Tras su paso por el BAFICI, se estrena una de las películas más audaces, provocadoras, desgarradoras y directas del cine argentino de los últimos años.
Son cada vez más esporádicas, pero cada tanto aparecen. Se tratan de películas que, antes que buenas o malas, son importantes. Por su capacidad para incomodar física, mental y moralmente al espectador sin nunca golpearlo por debajo del cinturón, para captar con atención audifónica los sonidos particularísimos que apuñalan el silencio nocturno, para empujar hasta la estratósfera los límites de lo mostrable con una firmeza y seguridad apabullantes, para detenerse en los detalles minúsculos hasta transformarlos en gestos de soledad y desesperación, para regalar uno de los finales más luminosos que se recuerden, por su capacidad para todo eso y más, La noche es importante. Y mucho.

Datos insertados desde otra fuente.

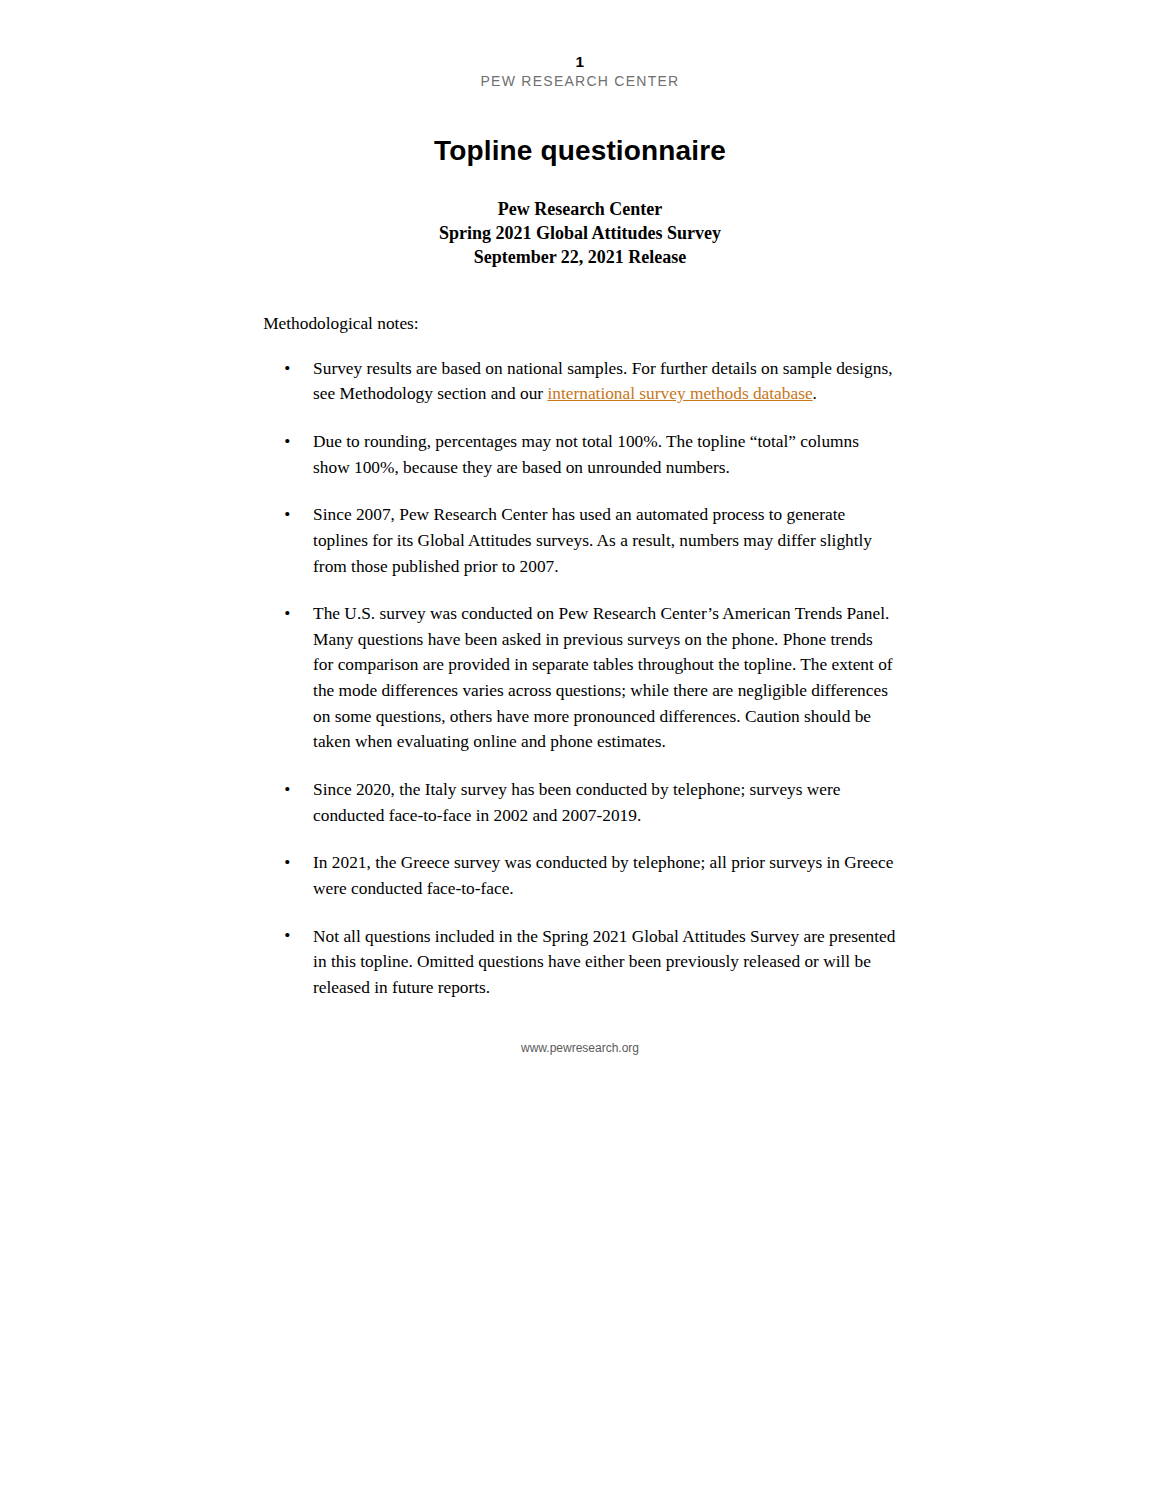1
PEW RESEARCH CENTER
Topline questionnaire
Pew Research Center
Spring 2021 Global Attitudes Survey
September 22, 2021 Release
Methodological notes:
Survey results are based on national samples. For further details on sample designs, see Methodology section and our international survey methods database.
Due to rounding, percentages may not total 100%. The topline “total” columns show 100%, because they are based on unrounded numbers.
Since 2007, Pew Research Center has used an automated process to generate toplines for its Global Attitudes surveys. As a result, numbers may differ slightly from those published prior to 2007.
The U.S. survey was conducted on Pew Research Center’s American Trends Panel. Many questions have been asked in previous surveys on the phone. Phone trends for comparison are provided in separate tables throughout the topline. The extent of the mode differences varies across questions; while there are negligible differences on some questions, others have more pronounced differences. Caution should be taken when evaluating online and phone estimates.
Since 2020, the Italy survey has been conducted by telephone; surveys were conducted face-to-face in 2002 and 2007-2019.
In 2021, the Greece survey was conducted by telephone; all prior surveys in Greece were conducted face-to-face.
Not all questions included in the Spring 2021 Global Attitudes Survey are presented in this topline. Omitted questions have either been previously released or will be released in future reports.
www.pewresearch.org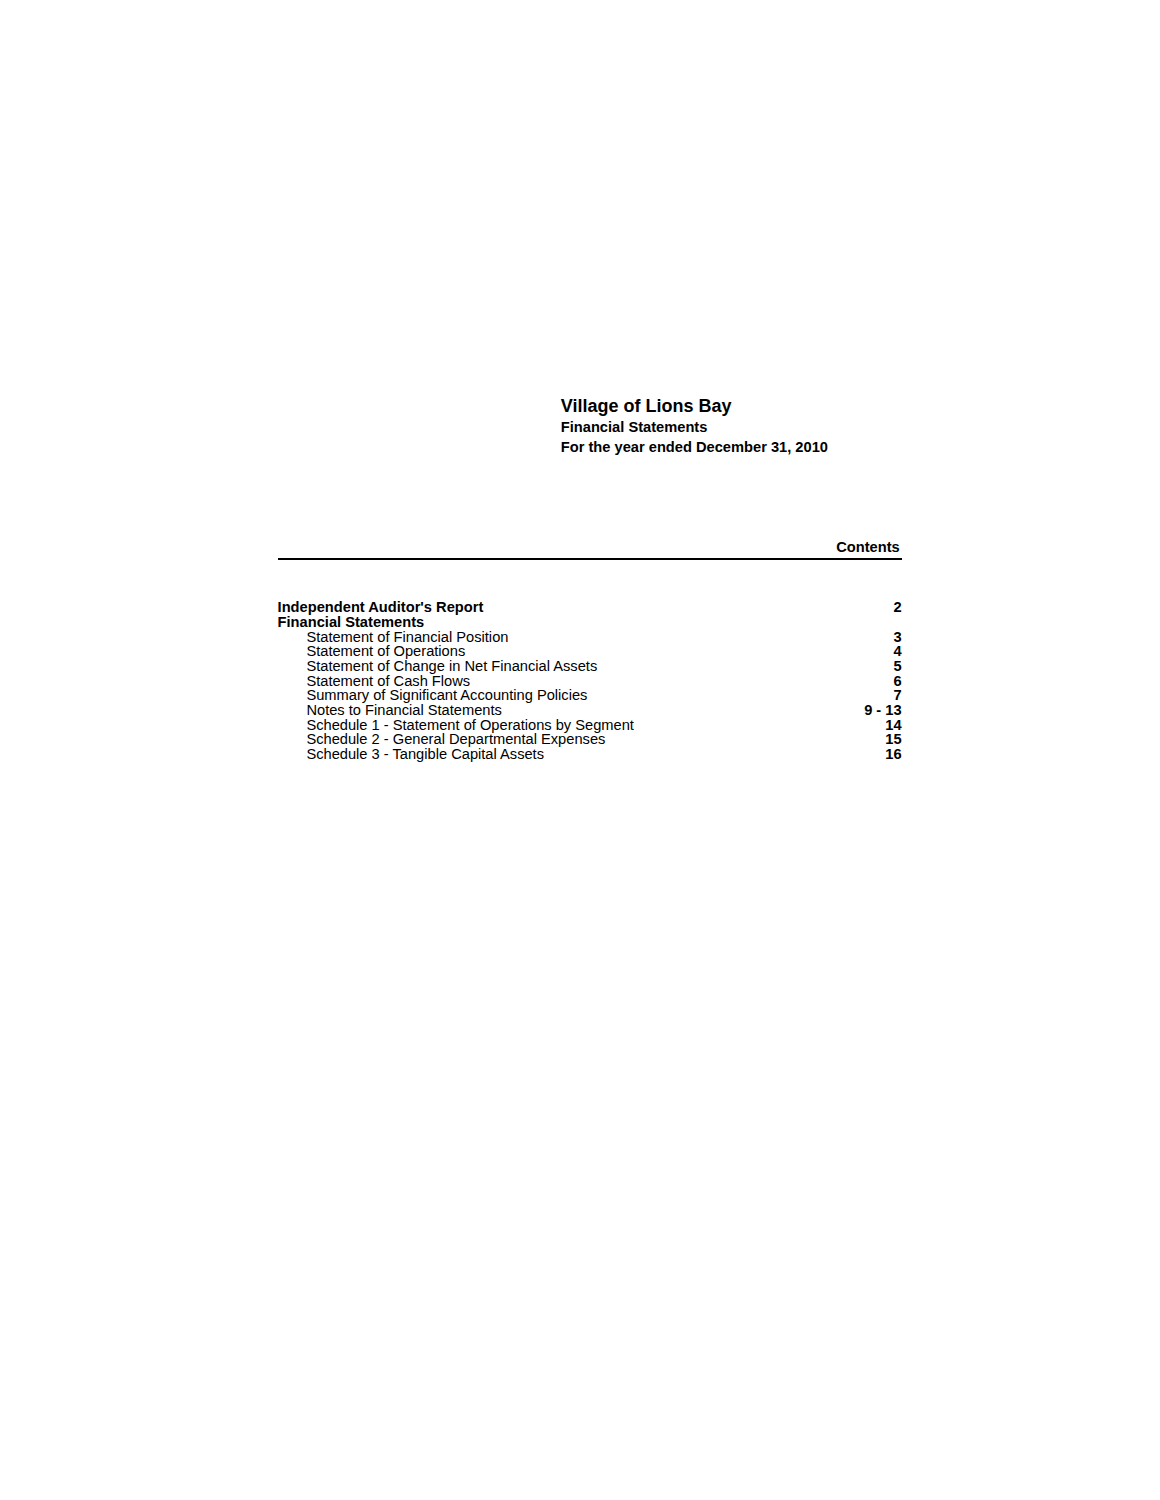Village of Lions Bay
Financial Statements
For the year ended December 31, 2010
Contents
| Independent Auditor's Report | 2 |
| Financial Statements | |
| Statement of Financial Position | 3 |
| Statement of Operations | 4 |
| Statement of Change in Net Financial Assets | 5 |
| Statement of Cash Flows | 6 |
| Summary of Significant Accounting Policies | 7 |
| Notes to Financial Statements | 9 - 13 |
| Schedule 1 - Statement of Operations by Segment | 14 |
| Schedule 2 - General Departmental Expenses | 15 |
| Schedule 3 - Tangible Capital Assets | 16 |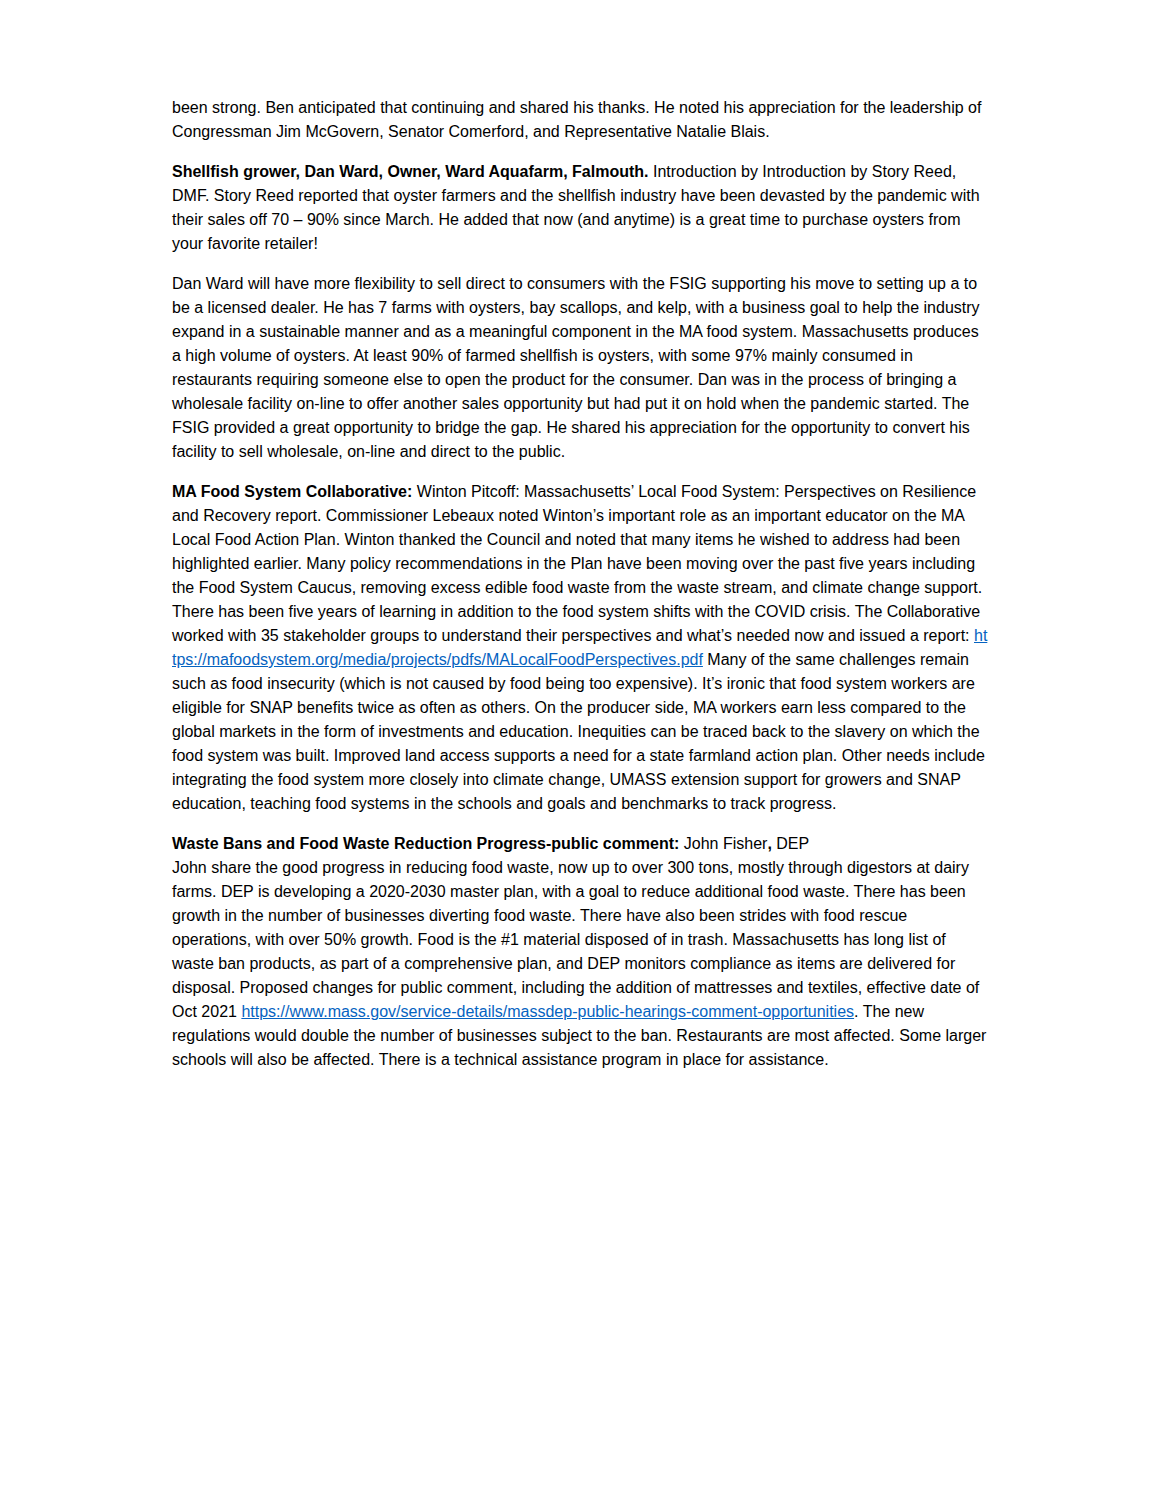been strong. Ben anticipated that continuing and shared his thanks. He noted his appreciation for the leadership of Congressman Jim McGovern, Senator Comerford, and Representative Natalie Blais.
Shellfish grower, Dan Ward, Owner, Ward Aquafarm, Falmouth. Introduction by Introduction by Story Reed, DMF. Story Reed reported that oyster farmers and the shellfish industry have been devasted by the pandemic with their sales off 70 – 90% since March. He added that now (and anytime) is a great time to purchase oysters from your favorite retailer!
Dan Ward will have more flexibility to sell direct to consumers with the FSIG supporting his move to setting up a to be a licensed dealer. He has 7 farms with oysters, bay scallops, and kelp, with a business goal to help the industry expand in a sustainable manner and as a meaningful component in the MA food system. Massachusetts produces a high volume of oysters. At least 90% of farmed shellfish is oysters, with some 97% mainly consumed in restaurants requiring someone else to open the product for the consumer. Dan was in the process of bringing a wholesale facility on-line to offer another sales opportunity but had put it on hold when the pandemic started. The FSIG provided a great opportunity to bridge the gap. He shared his appreciation for the opportunity to convert his facility to sell wholesale, on-line and direct to the public.
MA Food System Collaborative: Winton Pitcoff: Massachusetts’ Local Food System: Perspectives on Resilience and Recovery report. Commissioner Lebeaux noted Winton’s important role as an important educator on the MA Local Food Action Plan. Winton thanked the Council and noted that many items he wished to address had been highlighted earlier. Many policy recommendations in the Plan have been moving over the past five years including the Food System Caucus, removing excess edible food waste from the waste stream, and climate change support. There has been five years of learning in addition to the food system shifts with the COVID crisis. The Collaborative worked with 35 stakeholder groups to understand their perspectives and what’s needed now and issued a report: https://mafoodsystem.org/media/projects/pdfs/MALocalFoodPerspectives.pdf Many of the same challenges remain such as food insecurity (which is not caused by food being too expensive). It’s ironic that food system workers are eligible for SNAP benefits twice as often as others. On the producer side, MA workers earn less compared to the global markets in the form of investments and education. Inequities can be traced back to the slavery on which the food system was built. Improved land access supports a need for a state farmland action plan. Other needs include integrating the food system more closely into climate change, UMASS extension support for growers and SNAP education, teaching food systems in the schools and goals and benchmarks to track progress.
Waste Bans and Food Waste Reduction Progress-public comment: John Fisher, DEP
John share the good progress in reducing food waste, now up to over 300 tons, mostly through digestors at dairy farms. DEP is developing a 2020-2030 master plan, with a goal to reduce additional food waste. There has been growth in the number of businesses diverting food waste. There have also been strides with food rescue operations, with over 50% growth. Food is the #1 material disposed of in trash. Massachusetts has long list of waste ban products, as part of a comprehensive plan, and DEP monitors compliance as items are delivered for disposal. Proposed changes for public comment, including the addition of mattresses and textiles, effective date of Oct 2021 https://www.mass.gov/service-details/massdep-public-hearings-comment-opportunities. The new regulations would double the number of businesses subject to the ban. Restaurants are most affected. Some larger schools will also be affected. There is a technical assistance program in place for assistance.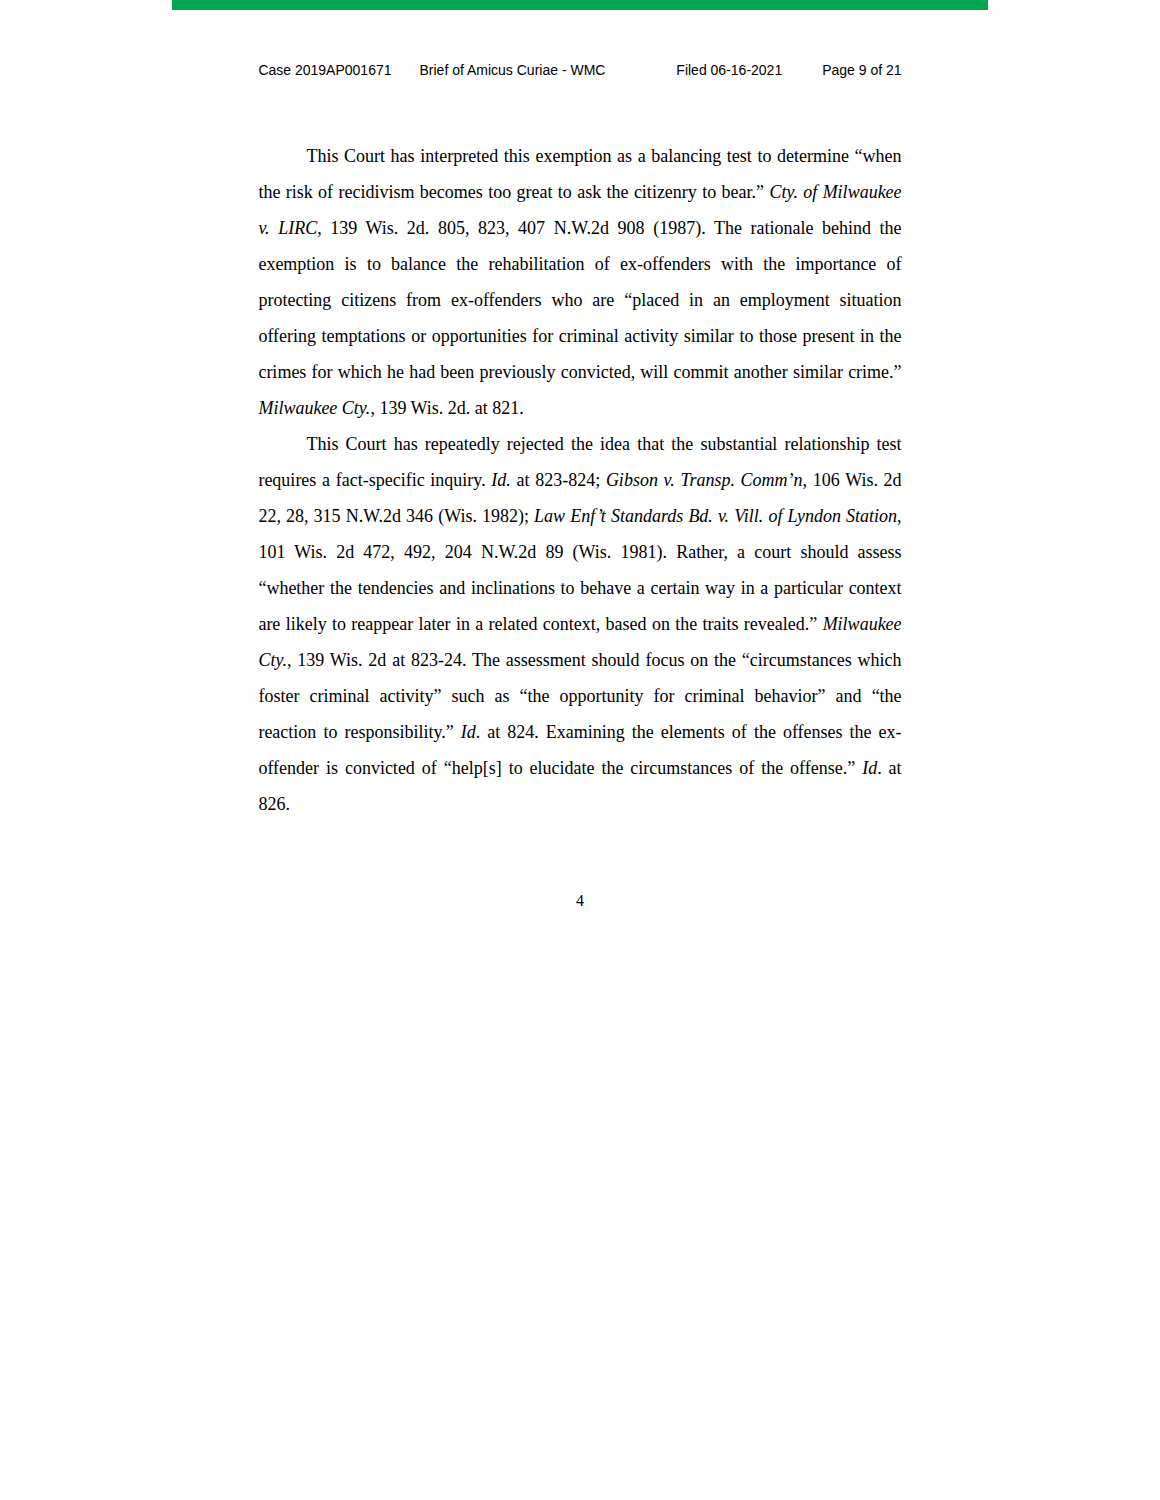Case 2019AP001671 Brief of Amicus Curiae - WMC Filed 06-16-2021 Page 9 of 21
This Court has interpreted this exemption as a balancing test to determine “when the risk of recidivism becomes too great to ask the citizenry to bear.” Cty. of Milwaukee v. LIRC, 139 Wis. 2d. 805, 823, 407 N.W.2d 908 (1987). The rationale behind the exemption is to balance the rehabilitation of ex-offenders with the importance of protecting citizens from ex-offenders who are “placed in an employment situation offering temptations or opportunities for criminal activity similar to those present in the crimes for which he had been previously convicted, will commit another similar crime.” Milwaukee Cty., 139 Wis. 2d. at 821.
This Court has repeatedly rejected the idea that the substantial relationship test requires a fact-specific inquiry. Id. at 823-824; Gibson v. Transp. Comm’n, 106 Wis. 2d 22, 28, 315 N.W.2d 346 (Wis. 1982); Law Enf’t Standards Bd. v. Vill. of Lyndon Station, 101 Wis. 2d 472, 492, 204 N.W.2d 89 (Wis. 1981). Rather, a court should assess “whether the tendencies and inclinations to behave a certain way in a particular context are likely to reappear later in a related context, based on the traits revealed.” Milwaukee Cty., 139 Wis. 2d at 823-24. The assessment should focus on the “circumstances which foster criminal activity” such as “the opportunity for criminal behavior” and “the reaction to responsibility.” Id. at 824. Examining the elements of the offenses the ex-offender is convicted of “help[s] to elucidate the circumstances of the offense.” Id. at 826.
4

Si es cierto aquello que las generaciones duran 25 años y que, por lo tanto, al Nuevo Cine Argentino (NCA) le queda poco tiempo –si es que le queda-, el Nuevo Nuevo Cine Argentino sería aquel que ancle sus raíces en películas como El estudiante, Cuerpo de letra, Mauro o las de José Celestino Campusano pre-El Perro Molina (¿La noche es el vacío al que Campusano debería haber saltado después de Fantasmas de la ruta?). Esto es; films que no sólo esfuman aún más la línea que separa la ficción de lo real, sino que optan por una retroalimentación que potencia ambas vertientes por igual.
La noche elige el camino de las anteriores enclavándose en un tiempo y espacio concretos, casi despojada de recursos técnicos, munida únicamente por, en este caso, una cámara y un micrófono siempre dispuestos a pegársele al cuerpo del protagonista (el también guionista y director Edgardo Castro). Quizá el homosexual más solitario de la zona de Once y, por qué no, del mundo, palía sus penas embarcándose en trips nocturnos a veces de manera individual y otras acompañado por una amiga travesti que incluyen, en otras cosas, sexo grupal, drogas y alcohol, todo en dosis cosacas.
Castro filma casi enteramente en primeros planos cerrados y extensos, entendiéndose por “extensos” no su duración absoluta, sino relativa: el corte siempre parece venir después de cuando nueve de cada diez montajistas lo harían. En ese sentido, los resultados son impecables: en cada felación, en cada línea de cocaína aspirada, en cada segundo de charla sobre nimiedades en la previa al sexo, en cada regreso solo, siempre solo, a su casa, el protagonista aporta un elemento más a ese rompecabezas que es su complejísimo mundo interior.
Lúgubre, cruda y honesta visual pero sobre todo emocionalmente, La noche hace de su explicitud –aquí debe haber más sexo que en las otras 399 películas de este BAFICI juntas– un elemento dramático fundacional del relato, diferenciándose de la estilización y el regodeo formalista del cine de, por ejemplo, Gaspar Noé. Por eso Castro acompaña sin enjuiciar, limitándose al acto de mirar y escuchar cómo el hombre se da una y otra vez contra las consecuencias de su soledad. A veces lo hace de cerca, pero otras elige alejarse, como si entendiera que la verdadera intimidad puede ser algo bien distinto a exhibir la anatomía. Y está bien: la última imagen lo dice todo.